Seketika bawahannya pun segera memberikan beberapa alat bukti yang berhasil dia peroleh dan menyerahkan pada atasannya. Dan saat ketua kepala sipir membaca isi kertas lampiran, mendadak matanya membelalak terkejut dan mengeluarkan banyak keringat dari wajahnya.
“Hellios Meyer Dochkin!!?” ucapnya gemetar, “Alexander Murphy? Erendals Lysander? Ullyses Prendergast? Iskandria Hudson?”
“Benar, Pak. Awalnya aku tidak terlalu mempedulikan barang yang dibawa olehnya, tapi setelah aku cek kembali aku terkejut dengan nama itu. Itulah mengapa aku langsung segera memberitahu Bapak mengenai hal ini, karena dulu Bapak sering membicarakan orang yang bernama ‘Hellios’ itu.”
“Analisismu sangat berguna ...,” ujar ketua kepala sipir sembari menepuk-nepuk pipi bawahannya dengan bangga, tapi matanya masih melotot tajam pada nama seseorang yang berhasil membuatnya sangat berantusias dan berkeringat hebat.
“I-iya, Pak ....”
“Lalu, apa isi tasnya selain kertas ini dan buku?”
“Di dalamnya aku mendapatkan sebuah alat-alat teknologi mesin pelacak yang biasa digunakan untuk melakukan akses pencurian dan laptop yang berisi data-data lokasi target rumah, dan sebagainya.”
“Jadi, dia adalah salah satu dari keempat orang yang dekat dengan bos, ya? Aku menjadi merasa bersalah karena telah menyiksanya.”
“Benar, Pak. Selama ini apa yang dia ucapkan ternyata benar. Dia tidak bersalah, dia hanya salah dalam memasuki kapal saja.”
“Tapi ada sesuatu yang menurutku impas sih, aku jadi mendadak merasa bahwa perlakuanku atasnya sungguh sangat benar.”
“Ah? Benar kenapa, Pak? Bukankah semua ini hanyalah kesalahpahaman?”
“Kebenarannya itu dia tetaplah menjadi seorang yang pembohong.”
“Alasannya, Pak?”
“Karena kehadirannya di sini adalah sebuah dorongan dari Tuhan agar dia mendapatkan hukumannya langsung dariku, karena telah melakukan tindakan pencurian! Apalagi dia telah mencuri bersama dengan rajanya pencuri, yaitu Bos Hellios! Hahaha!”

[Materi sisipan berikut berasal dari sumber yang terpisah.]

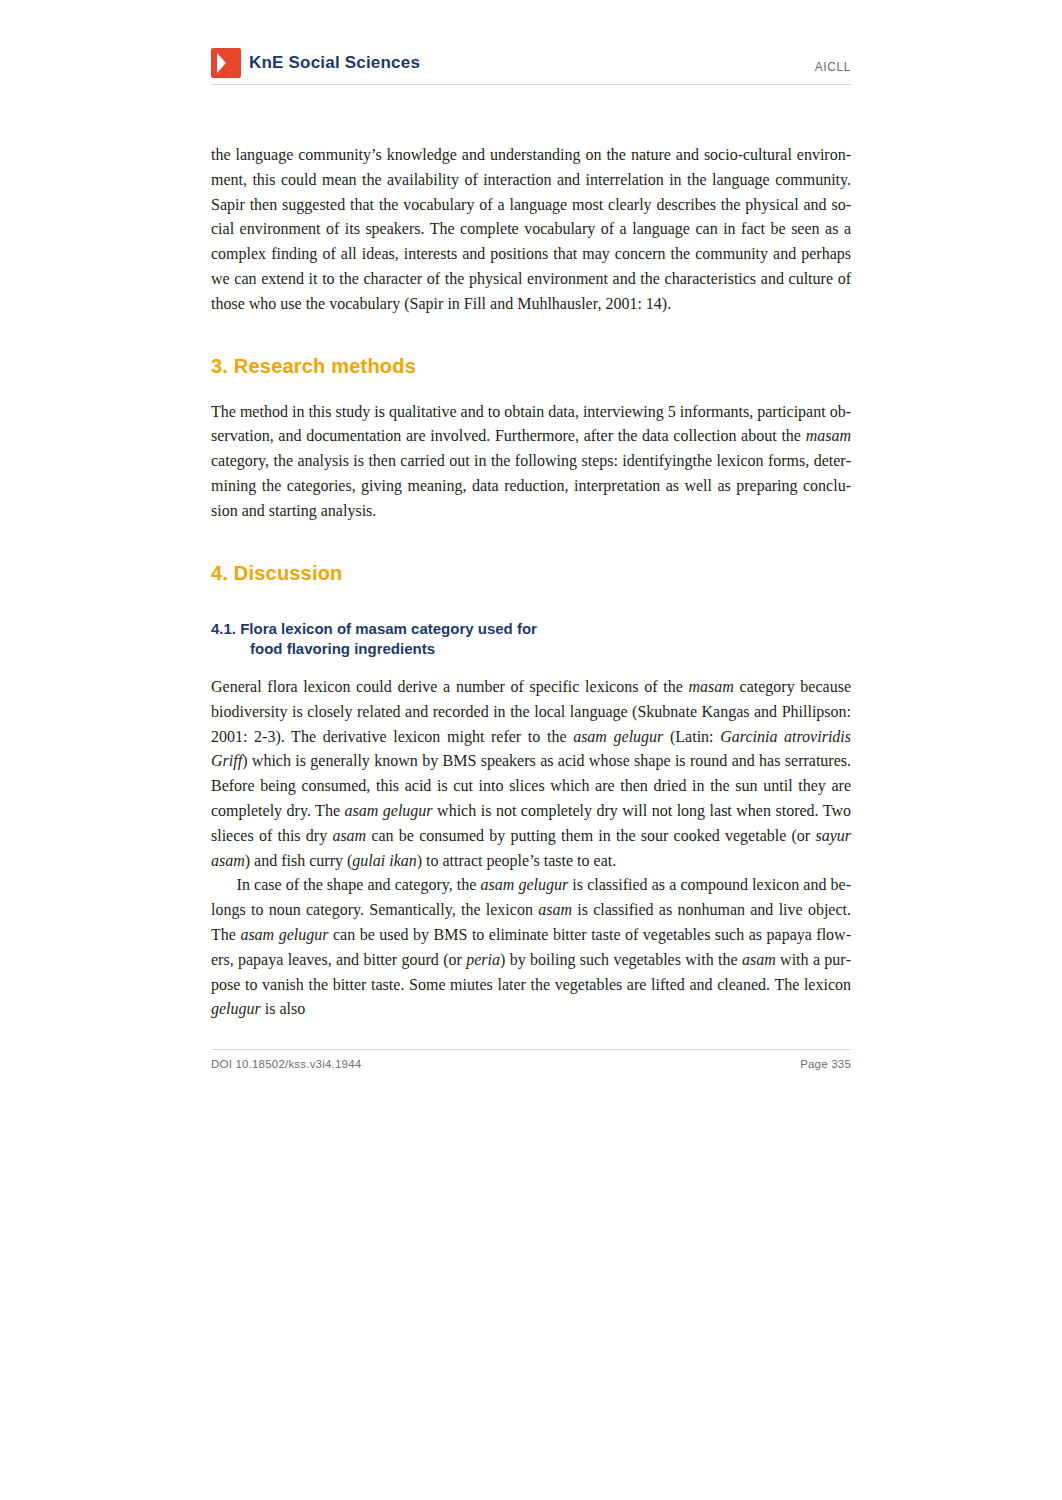KnE Social Sciences
AICLL
the language community’s knowledge and understanding on the nature and socio-cultural environment, this could mean the availability of interaction and interrelation in the language community. Sapir then suggested that the vocabulary of a language most clearly describes the physical and social environment of its speakers. The complete vocabulary of a language can in fact be seen as a complex finding of all ideas, interests and positions that may concern the community and perhaps we can extend it to the character of the physical environment and the characteristics and culture of those who use the vocabulary (Sapir in Fill and Muhlhausler, 2001: 14).
3. Research methods
The method in this study is qualitative and to obtain data, interviewing 5 informants, participant observation, and documentation are involved. Furthermore, after the data collection about the masam category, the analysis is then carried out in the following steps: identifyingthe lexicon forms, determining the categories, giving meaning, data reduction, interpretation as well as preparing conclusion and starting analysis.
4. Discussion
4.1. Flora lexicon of masam category used forfood flavoring ingredients
General flora lexicon could derive a number of specific lexicons of the masam category because biodiversity is closely related and recorded in the local language (Skubnate Kangas and Phillipson: 2001: 2-3). The derivative lexicon might refer to the asam gelugur (Latin: Garcinia atroviridis Griff) which is generally known by BMS speakers as acid whose shape is round and has serratures. Before being consumed, this acid is cut into slices which are then dried in the sun until they are completely dry. The asam gelugur which is not completely dry will not long last when stored. Two slieces of this dry asam can be consumed by putting them in the sour cooked vegetable (or sayur asam) and fish curry (gulai ikan) to attract people’s taste to eat.
In case of the shape and category, the asam gelugur is classified as a compound lexicon and belongs to noun category. Semantically, the lexicon asam is classified as nonhuman and live object. The asam gelugur can be used by BMS to eliminate bitter taste of vegetables such as papaya flowers, papaya leaves, and bitter gourd (or peria) by boiling such vegetables with the asam with a purpose to vanish the bitter taste. Some miutes later the vegetables are lifted and cleaned. The lexicon gelugur is also
DOI 10.18502/kss.v3i4.1944
Page 335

“Ah! Iya benar! Kutipan yang aku ambil dari Bapak saat mendengarkan kisah pencuri bernama Hellios adalah; ‘Penjahat tetaplah penjahat. Hanya orang lain yang berhak menilai kami adalah seorang penjahat atau bukan.’”
“Kau benar, dan kini aku jadi rindu dengannya beserta beberapa anggota yang lain.”